* [EXTRACTED RECORDS]
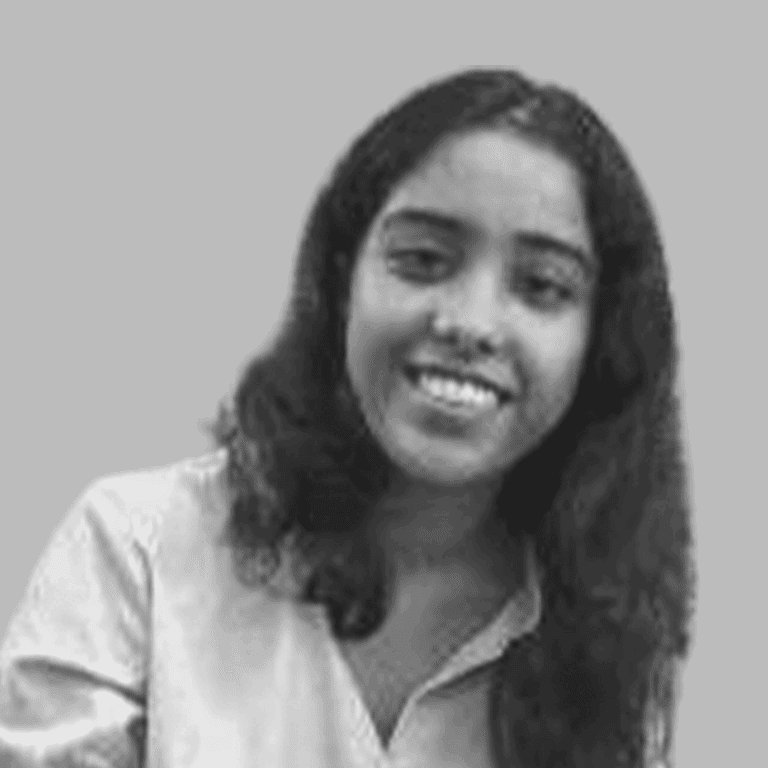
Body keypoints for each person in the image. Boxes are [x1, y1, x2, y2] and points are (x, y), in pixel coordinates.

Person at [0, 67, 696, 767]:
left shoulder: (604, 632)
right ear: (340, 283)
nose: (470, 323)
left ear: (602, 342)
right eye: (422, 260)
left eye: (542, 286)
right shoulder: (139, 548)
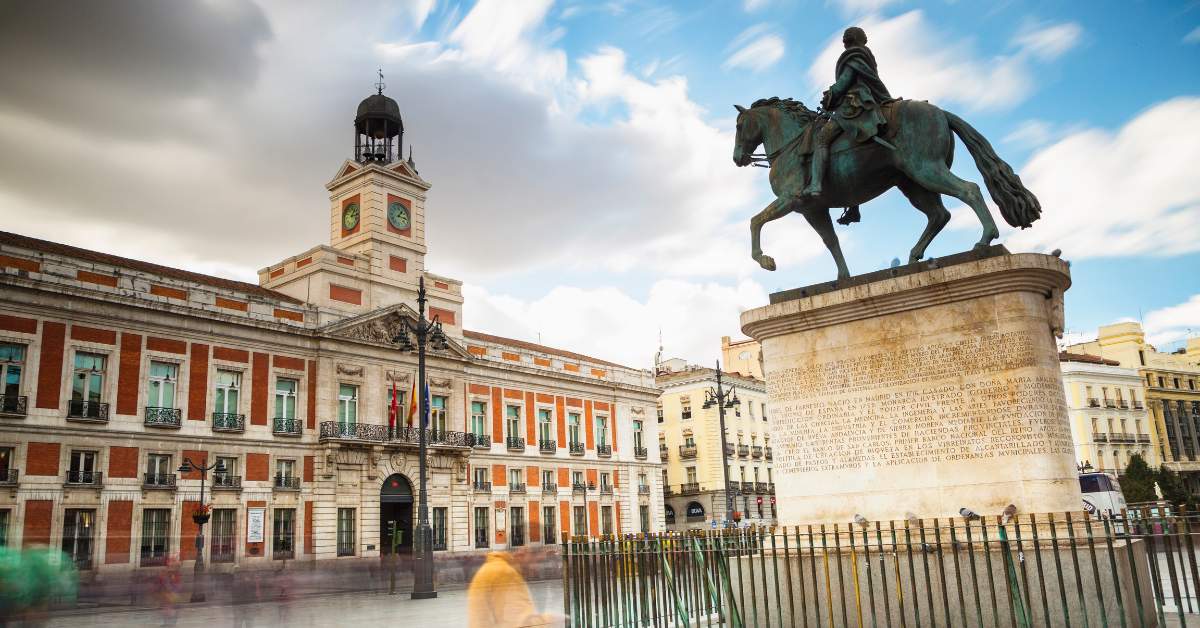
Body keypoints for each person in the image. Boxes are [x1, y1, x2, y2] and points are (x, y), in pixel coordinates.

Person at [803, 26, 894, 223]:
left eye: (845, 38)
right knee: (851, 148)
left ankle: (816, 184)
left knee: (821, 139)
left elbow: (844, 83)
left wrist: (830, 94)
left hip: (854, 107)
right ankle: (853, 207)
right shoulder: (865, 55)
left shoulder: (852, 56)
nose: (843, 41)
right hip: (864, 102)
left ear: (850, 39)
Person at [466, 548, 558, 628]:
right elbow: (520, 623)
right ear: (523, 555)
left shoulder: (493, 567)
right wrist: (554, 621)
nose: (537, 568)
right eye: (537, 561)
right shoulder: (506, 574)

...

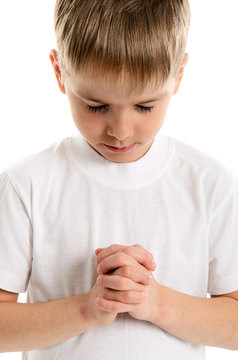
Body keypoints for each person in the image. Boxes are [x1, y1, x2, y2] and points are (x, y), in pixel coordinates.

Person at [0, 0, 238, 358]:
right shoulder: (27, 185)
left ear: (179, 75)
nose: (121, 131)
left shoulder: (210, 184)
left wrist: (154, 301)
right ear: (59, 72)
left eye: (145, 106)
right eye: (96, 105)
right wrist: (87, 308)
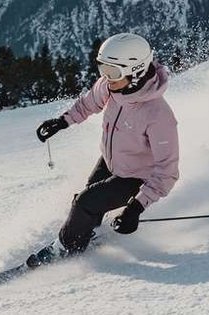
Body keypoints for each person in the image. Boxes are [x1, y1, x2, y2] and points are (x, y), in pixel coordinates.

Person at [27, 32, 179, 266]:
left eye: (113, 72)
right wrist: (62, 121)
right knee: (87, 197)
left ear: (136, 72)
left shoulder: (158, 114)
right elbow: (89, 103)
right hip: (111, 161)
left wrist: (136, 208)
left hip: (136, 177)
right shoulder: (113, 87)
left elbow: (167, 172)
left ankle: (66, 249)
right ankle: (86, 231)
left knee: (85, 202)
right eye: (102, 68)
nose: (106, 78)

==

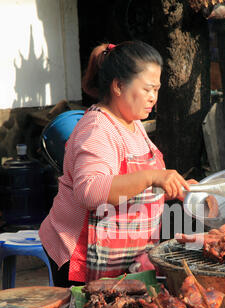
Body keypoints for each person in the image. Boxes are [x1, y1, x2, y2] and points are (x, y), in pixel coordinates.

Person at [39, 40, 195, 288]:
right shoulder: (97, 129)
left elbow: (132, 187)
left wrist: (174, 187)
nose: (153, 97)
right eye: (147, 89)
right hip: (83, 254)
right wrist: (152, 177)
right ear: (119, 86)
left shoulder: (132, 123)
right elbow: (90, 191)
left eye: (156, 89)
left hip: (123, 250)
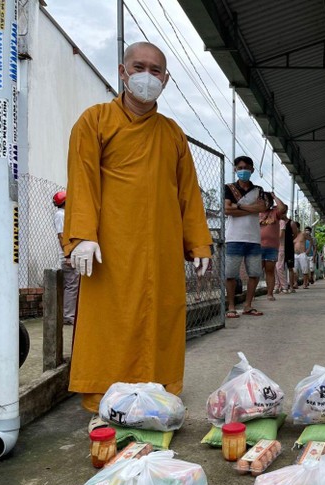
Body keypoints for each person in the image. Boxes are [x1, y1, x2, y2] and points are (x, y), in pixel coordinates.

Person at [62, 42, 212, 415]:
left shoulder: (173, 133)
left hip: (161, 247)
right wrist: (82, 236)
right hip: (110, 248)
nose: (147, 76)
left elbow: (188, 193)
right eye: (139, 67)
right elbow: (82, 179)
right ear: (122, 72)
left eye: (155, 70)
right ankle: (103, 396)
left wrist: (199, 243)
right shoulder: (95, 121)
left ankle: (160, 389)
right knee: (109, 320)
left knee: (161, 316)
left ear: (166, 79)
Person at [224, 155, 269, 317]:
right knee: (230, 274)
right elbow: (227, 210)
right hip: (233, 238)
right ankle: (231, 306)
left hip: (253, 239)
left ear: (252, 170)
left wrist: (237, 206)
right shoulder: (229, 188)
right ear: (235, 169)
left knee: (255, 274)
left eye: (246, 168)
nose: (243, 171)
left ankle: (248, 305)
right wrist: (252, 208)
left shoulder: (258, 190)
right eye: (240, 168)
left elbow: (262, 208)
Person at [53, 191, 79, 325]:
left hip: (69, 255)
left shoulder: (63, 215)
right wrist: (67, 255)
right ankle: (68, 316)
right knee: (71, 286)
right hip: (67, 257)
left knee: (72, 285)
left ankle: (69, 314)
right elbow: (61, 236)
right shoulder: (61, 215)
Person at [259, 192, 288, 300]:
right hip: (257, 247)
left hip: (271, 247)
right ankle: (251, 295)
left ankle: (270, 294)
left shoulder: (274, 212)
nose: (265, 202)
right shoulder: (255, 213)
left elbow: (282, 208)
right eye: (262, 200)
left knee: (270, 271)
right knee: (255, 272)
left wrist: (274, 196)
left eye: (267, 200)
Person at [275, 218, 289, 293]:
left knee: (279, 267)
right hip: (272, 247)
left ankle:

* [ACTION ITEM]
Return each line of the entries that holds the string "nose".

* [OUTPUT]
nose: (470, 323)
nose: (843, 41)
nose: (537, 568)
nose: (121, 131)
nose: (106, 78)
nose: (153, 97)
nose: (147, 76)
nose: (243, 171)
nose: (265, 202)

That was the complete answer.